▶ _Yönergeler_:
1: Belge alıntısına göre alışılagelmiş bir muayenehanede hekimlerin toplam üretiminin yüzde kaçı yeni hastalardan sağlanmalıdır?
2: Belge alıntısında "Muayenehanelerin %85inden fazlasında" ile başlayıp "yeni hastalardan sağlanmalıdır." ile biten bölümü hiç değiştirmeden kopyalayın.

▶ _Belge Alıntısı_:
• • • •
Sabit giderler genellikle finansal stres yaratırlar ve doğru şekilde idare edilemez veya kontrol edilmezlerse iflasa neden olabilirler. Sabit giderler, muayenehane çalışsa da çalışmasa da ödenmek zorundadırlar. Muayenehane gelişim gösterdikçe sabit giderler de dikkatli bir şekilde idare edilmelidir. Değişken giderler üretim arttıkça titiz envanter kontrol ve düzenleme sistemleri ile idare edilebilir.
esnek finansal seçenekler sunulması muayenehaneye para girdisinin sağlanmasını garanti altına alır
Genel giderlerin artışına sebep olan çok sayıda faktör bulunmaktadır. Bunlar arasında yeni materyaller ve teknolojiler ve hekimlerin sahip olmak istedikleri diğer unsurlar sayılabilir. Masrafın kaynağı her ne olursa olsun, genel giderler titizlikle takip edilmelidir. Ayrıca genel giderlere yapılan her ilavenin muayenehane yatırımına olan geri dönüşünden de emin olunması oldukça önemlidir.
Muayenehanelerin %85inden fazlasında anahtar iş yönetimi stratejileri takip edilerek genel giderlerde %8-9 oranında bir azalma sağlamak güç değildir. Böylece tüm yönetim sistemleri doğru bir şekilde uygulanarak genel giderler %60-61 seviyesinde tutulabilir.
Yeni hastalar
Yeni hastalar her muayenehane için hayati öneme sahiptir. Yeni hasta sayısı muayenehane modeli ve bütçesine bağlıdır. Alışılagelmiş bir muayenehanede, hekimlerin toplam üretimlerinin %40ı yeni hastalardan sağlanmalıdır.
Yeni hastaların önemini ve etkisini abartmak yersiz olabilir. Bir muayenehane için ideal oran üretim hedefleri ve her yeni hasta için ortalama üretim miktarı gibi ilave faktörlere de bağlıdır. Sayıları her ne olursa olsun, ajandada onlar için vakit bulunmalıdır. Bu basit bir şekilde ajandada yer yer boşluklar bırakılarak üstesinden gelinebilecek bir olaydır. Böylece her zaman için yeni hastalara ayrılacak vakit bulunacaktır.
Diğer dişhekimliği dalları ile uğraşan ve düzenli olarak yeni hasta almayan muayenehanelerde zaman içerisinde durgunluk ortaya çıkacaktır. Bu, aynı zamanda yoğun geçen bir haftanın (ve ayın) ardından durgun geçen bir dönem gibi önceden kestirilemeyen bir çalışma takvimi oluşmasına neden olacaktır.
• • • •
▶ _Veri Kümesi_:
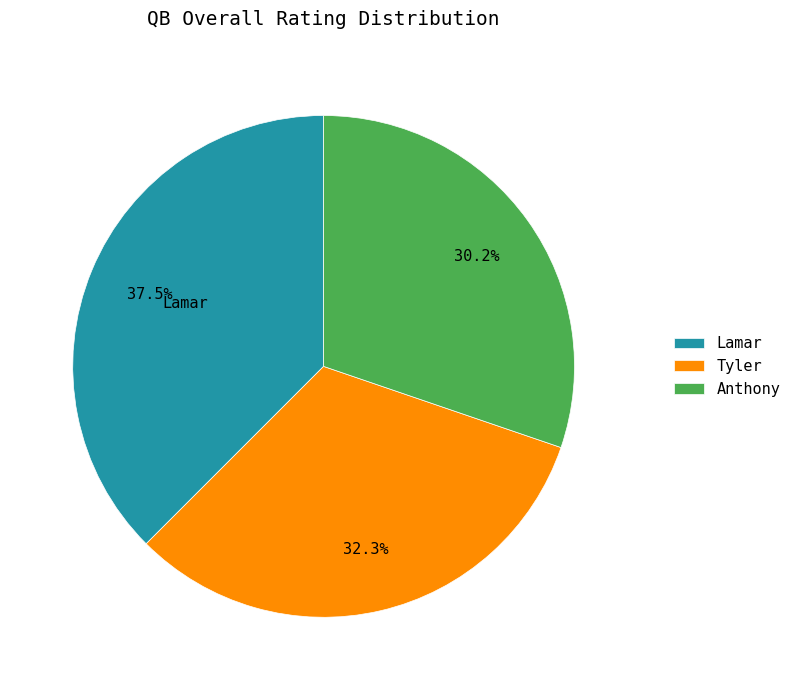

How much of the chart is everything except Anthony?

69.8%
• • • •
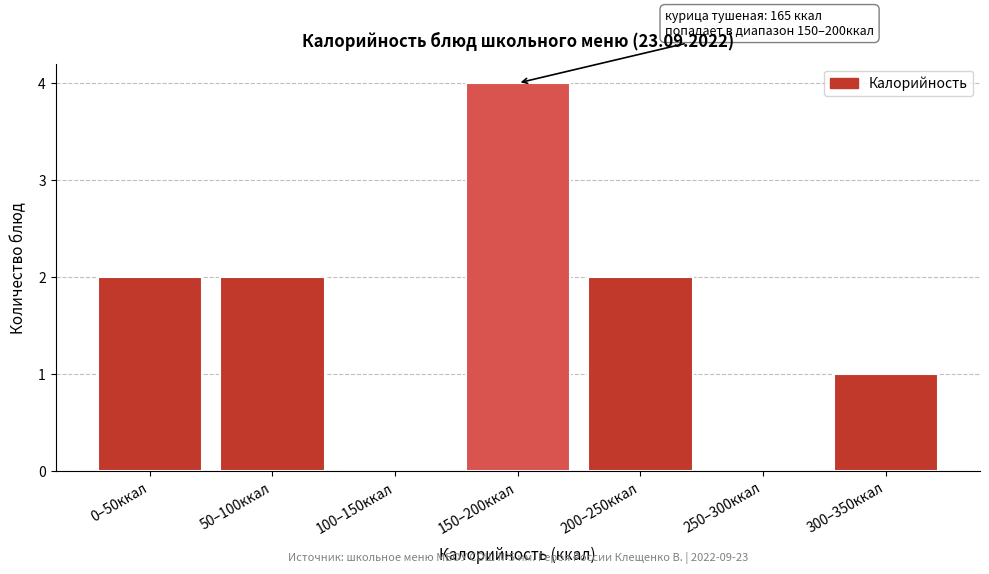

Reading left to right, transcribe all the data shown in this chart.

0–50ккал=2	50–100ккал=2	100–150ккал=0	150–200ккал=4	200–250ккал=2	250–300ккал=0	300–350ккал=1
• • • •
▶ _Alıştırma Sonuçları_:
1: %40'ı.

2:
Muayenehanelerin %85inden fazlasında anahtar iş yönetimi stratejileri takip edilerek genel giderlerde %8-9 oranında bir azalma sağlamak güç değildir. Böylece tüm yönetim sistemleri doğru bir şekilde uygulanarak genel giderler %60-61 seviyesinde tutulabilir.
Yeni hastalar
Yeni hastalar her muayenehane için hayati öneme sahiptir. Yeni hasta sayısı muayenehane modeli ve bütçesine bağlıdır. Alışılagelmiş bir muayenehanede, hekimlerin toplam üretimlerinin %40ı yeni hastalardan sağlanmalıdır.